═══ 正文

红星新闻 记者 潘俊文
在8000米的“死亡地带”,无氧攀登者穆萨被“堵”了2个半小时。
路很窄,一面是悬崖,一面是冰坡。在100多人的队伍里,他进退两难。大风、缺氧、吸入零下40度的冷空气,他浑身颤抖,只能通过跺脚、攥拳、拍手等动作维持体温。“再堵一会,我肯定性命不保”危机时刻,穆萨不得不找缝隙,不断地超过登山者,最终,艰难登顶。
穆萨是“2019十四座珠峰(南坡)登山队”的队长,2017年他历尽千辛万苦第一次登顶珠峰。
今年是他第二次攀登珠峰,但这一次并不轻松。
据尼泊尔政府部门的统计,由于等候时间过长,消耗体力过多,加之高寒和缺氧,2019年已有14人死亡,另有3人失踪。其中,仅5月23日一天就有3人丧生。
川藏队的向导苏拉王平介绍,2019年一共有381位登山者获得攀登许可,加上夏尔巴向导和一些后勤人员,估计攀登珠峰的有一千人以上。因为窗口期较短,登山者在5月22日和23日集中冲顶,造成前所未有的“大堵车”。
以下是亲历者穆萨和苏拉王平自述:
穆萨 44岁 民间登山爱好者
“再堵一会,我肯定性命不保”
珠峰的商业攀登一般有两条固定线路:一条是从尼泊尔进入的南坡线路,另一条是从西藏进入的北坡路线。我两次登珠峰都是走南坡,2017年是有氧攀登,今年是无氧、无协助攀登。
4月11日,我从昆明出发到加德满都,4月13日开始徒步进入珠峰南坡大本营,用了7天时间,然后在大本营进行一些列适应训练,一直到5月18日才开始正式冲顶。
今年登珠峰的人比往年多一些,在尼泊尔注册登记的有381人,加上夏尔巴向导和一些后勤人员,大本营的人数有一千人以上。我们队有11人,有两位女士因为身体不适应,提前下撤到加德满都,只有9人冲顶。

══════

> 任务: 将珠峰堵车报道中“红星新闻 记者 潘俊文”至“撤到加德满都,只有9人冲顶。”的部分(首尾均包括在内)重写一遍,其中的“大本营”一律改为“营地”。

═══ 所给数据

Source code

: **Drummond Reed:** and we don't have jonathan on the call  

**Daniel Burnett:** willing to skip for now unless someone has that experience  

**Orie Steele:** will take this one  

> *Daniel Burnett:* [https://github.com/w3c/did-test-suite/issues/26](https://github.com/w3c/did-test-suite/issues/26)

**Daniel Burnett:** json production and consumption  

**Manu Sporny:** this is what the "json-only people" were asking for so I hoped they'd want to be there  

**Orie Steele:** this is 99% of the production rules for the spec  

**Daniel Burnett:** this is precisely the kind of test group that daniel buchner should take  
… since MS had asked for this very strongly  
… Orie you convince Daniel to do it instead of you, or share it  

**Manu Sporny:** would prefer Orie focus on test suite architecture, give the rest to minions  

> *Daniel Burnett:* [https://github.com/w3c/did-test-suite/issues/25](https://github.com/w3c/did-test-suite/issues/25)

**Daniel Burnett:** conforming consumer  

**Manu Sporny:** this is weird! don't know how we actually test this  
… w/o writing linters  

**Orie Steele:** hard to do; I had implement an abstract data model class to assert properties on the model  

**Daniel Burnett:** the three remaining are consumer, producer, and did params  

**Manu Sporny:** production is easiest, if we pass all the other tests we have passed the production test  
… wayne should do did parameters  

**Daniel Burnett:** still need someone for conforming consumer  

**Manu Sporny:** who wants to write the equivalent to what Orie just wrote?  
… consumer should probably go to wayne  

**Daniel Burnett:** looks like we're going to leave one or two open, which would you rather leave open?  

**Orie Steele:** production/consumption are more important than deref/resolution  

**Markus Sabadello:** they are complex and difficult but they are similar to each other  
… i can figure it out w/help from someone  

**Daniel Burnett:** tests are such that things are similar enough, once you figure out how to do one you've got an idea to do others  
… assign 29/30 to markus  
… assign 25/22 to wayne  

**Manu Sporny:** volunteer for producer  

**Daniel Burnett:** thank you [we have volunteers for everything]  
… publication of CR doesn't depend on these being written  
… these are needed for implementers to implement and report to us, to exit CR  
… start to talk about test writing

══════

> 本题答案:
红星新闻 记者 潘俊文
在8000米的“死亡地带”,无氧攀登者穆萨被“堵”了2个半小时。
路很窄,一面是悬崖,一面是冰坡。在100多人的队伍里,他进退两难。大风、缺氧、吸入零下40度的冷空气,他浑身颤抖,只能通过跺脚、攥拳、拍手等动作维持体温。“再堵一会,我肯定性命不保”危机时刻,穆萨不得不找缝隙,不断地超过登山者,最终,艰难登顶。
穆萨是“2019十四座珠峰(南坡)登山队”的队长,2017年他历尽千辛万苦第一次登顶珠峰。
今年是他第二次攀登珠峰,但这一次并不轻松。
据尼泊尔政府部门的统计,由于等候时间过长,消耗体力过多,加之高寒和缺氧,2019年已有14人死亡,另有3人失踪。其中,仅5月23日一天就有3人丧生。
川藏队的向导苏拉王平介绍,2019年一共有381位登山者获得攀登许可,加上夏尔巴向导和一些后勤人员,估计攀登珠峰的有一千人以上。因为窗口期较短,登山者在5月22日和23日集中冲顶,造成前所未有的“大堵车”。
以下是亲历者穆萨和苏拉王平自述:
穆萨 44岁 民间登山爱好者
“再堵一会,我肯定性命不保”
珠峰的商业攀登一般有两条固定线路:一条是从尼泊尔进入的南坡线路,另一条是从西藏进入的北坡路线。我两次登珠峰都是走南坡,2017年是有氧攀登,今年是无氧、无协助攀登。
4月11日,我从昆明出发到加德满都,4月13日开始徒步进入珠峰南坡营地,用了7天时间,然后在营地进行一些列适应训练,一直到5月18日才开始正式冲顶。
今年登珠峰的人比往年多一些,在尼泊尔注册登记的有381人,加上夏尔巴向导和一些后勤人员,营地的人数有一千人以上。我们队有11人,有两位女士因为身体不适应,提前下撤到加德满都,只有9人冲顶。